Anarcadia is shot among the desert expanses of Kazakhstan. Into this shifting, elemental landscape, Maclennan introduces two iconic characters: an archaeologist and a geological surveyor or ‘prospector’; each of them methodically journeying across this apparently empty but symbolically charged terrain.
For both protagonists, the lie of the land merely prefigures a deeper preoccupation with what lies beneath – an excavation of the forgotten legacies and uncertain narratives of history, as well as an increasingly frenetic material probing (gathering pace throughout this part of Central Asia) for pockets of mineral wealth.
These parallel journeys, evoking the magnetic attraction of the frontier, as an untamed tabula rasa and as the site of a half-remembered Eden, are implicitly inflected by the imported iconography of the American West, as if these remote, uncharted vistas offered new scope for these enduring myths to be enacted.

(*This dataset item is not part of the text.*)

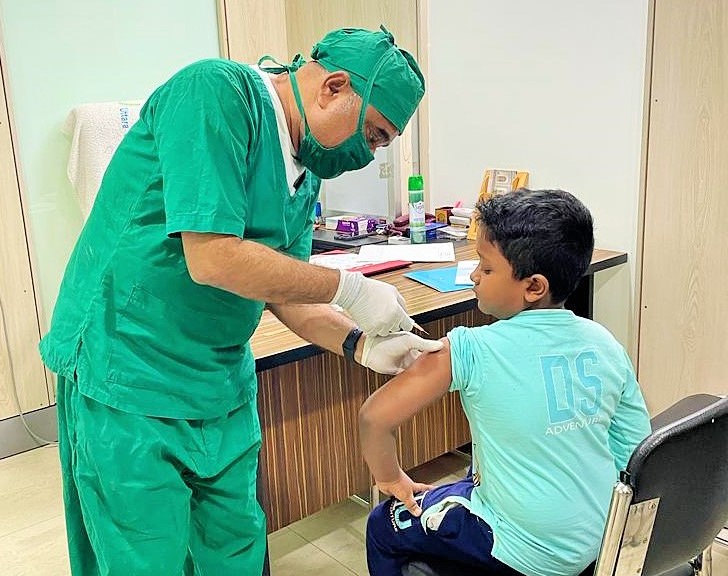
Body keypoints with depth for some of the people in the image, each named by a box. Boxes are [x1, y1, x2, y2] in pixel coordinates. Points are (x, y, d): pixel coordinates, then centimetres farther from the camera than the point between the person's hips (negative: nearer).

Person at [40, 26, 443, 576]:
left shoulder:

Anarcadia evokes a place outside of time, outside of history, perhaps not really there at all. The theme of time runs through the film, from geological time (the geologist’s musings on life and his interest in hydrocarbons), to prehistory (unwritten history), more recent history (from the Soviet era), as well as the personal histories of the protagonists.
Overlaying rival trajectories and competing incentives, Maclennan’s overlapping, often contradictory stories echo the fundamental indeterminacy of the desert landscape itself: unreliable, unpredictable, even treacherous, yet still a beguiling, open-ended canvas for human hopes and dreams.